Por : Jorge A. Garrido


   Parece un título algo extraño, ¿verdad? A mí me lo parece, pero es una realidad, una muy triste realidad. Tampoco es que lo haya sufrido personalmente, pero me muevo en el sector literario, a nivel tanto de lectores como de escritores, y no soy ajeno a este fenómeno.

   ¿Exagero? En absoluto. Si uno es observador, leyendo los comentarios de las reseñas publicadas en estos blogs literarios ya va identificando piques y roces entre ellos. Algunos hasta se integran en grupos que no se lo piensan dos veces a la hora de despotricar sobre aquellos que pertenecen "al bando enemigo", y aquí viene lo de mafia.

   La verdad, siempre he pensado que la competencia es buena para el usuario, pero en otros sectores, no en el literario, y es que aquí no solo el lector puede salir perjudicado, sino también, y en mayor medida, el escritor. Me explico:

   El autor es una persona y, como tal, puede hacer amistad con un bloguero que reseñara su libro y quedara encantado con el mismo. ¿Os podéis creer que uno de sus enemigos pueda cargar negativamente contra el trabajo del escritor tan solo por el hecho de mantener una buena relación con el primero que mencionamos? Pues ocurre.

   Pero aún hay más. ¿Qué pasa si entre autor y bloguero existen diferencias que les lleven a una discusión?
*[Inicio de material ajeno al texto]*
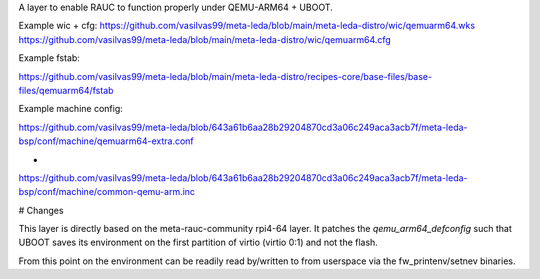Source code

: A layer to enable RAUC to function properly under QEMU-ARM64 + UBOOT.

Example wic + cfg:
https://github.com/vasilvas99/meta-leda/blob/main/meta-leda-distro/wic/qemuarm64.wks
https://github.com/vasilvas99/meta-leda/blob/main/meta-leda-distro/wic/qemuarm64.cfg

Example fstab:

https://github.com/vasilvas99/meta-leda/blob/main/meta-leda-distro/recipes-core/base-files/base-files/qemuarm64/fstab

Example machine config:

https://github.com/vasilvas99/meta-leda/blob/643a61b6aa28b29204870cd3a06c249aca3acb7f/meta-leda-bsp/conf/machine/qemuarm64-extra.conf

+

https://github.com/vasilvas99/meta-leda/blob/643a61b6aa28b29204870cd3a06c249aca3acb7f/meta-leda-bsp/conf/machine/common-qemu-arm.inc


# Changes

This layer is directly based on the meta-rauc-community rpi4-64 layer. It patches the `qemu_arm64_defconfig` such that UBOOT saves its environment on the first partition of virtio (virtio 0:1) and not the flash.

From this point on the environment can be readily read by/written to from userspace via the fw_printenv/setnev binaries.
Aquí viene otra de las grandes: que el bloguero puede hablar con otros tantos amigos suyos para tirar por tierra el trabajo del escritor, creando reseñas muy negativas (que incluso remarquen aspectos contrarios a los que en realidad se ven en el libro) e inundando dichas páginas con comentarios que hablen muy mal de él.

   ¿Y todo se queda ahí? Para nada, pues aprovechan las herramientas de difusión de las distintas redes sociales para desprestigiar al autor y motivar a sus propios lectores para que eviten su compra y lectura.

   Como os decía, una auténtica mafia encubierta que desde los niveles más bajos puede obstaculizar con dureza el buen camino que estuviera siguiendo una obra. La pregunta es: ¿por qué lo hacen? A saber... entre escritores frustrados, otros tantos envidiosos e incluso los que, de pronto, se ven "con poder" para movilizar a otros que les sigan, cuando es muy posible que hasta hace muy poco se mantuvieran recluidos en su cueva, autolamentándose de su peuril existencia. Ahora, no obstante, se creen importantes, cuando no hacen sino dejarse en evidencia, ya que cada vez es más fácil identificarlos.

   En serio, una auténtica lástima que ocurran estas cosas, con lo difícil que ya de por sí lo tiene el autor para llegar a nuevos lectores.

   *PD: Que nadie me malinterprete; no pienso que todos los reseñadores entren en el saco de los mafiosos. Unicamente expongo un fenómeno que existe y del cual me quejo a pleno pulmón, pues no hay derecho a esto, pero, repito, en absoluto creo que sean todos los blogueros reseñadores (ya decía al comienzo que estoy viéndolo por la red, cada vez de forma más aparente, aunque no lo he sufrido en persona).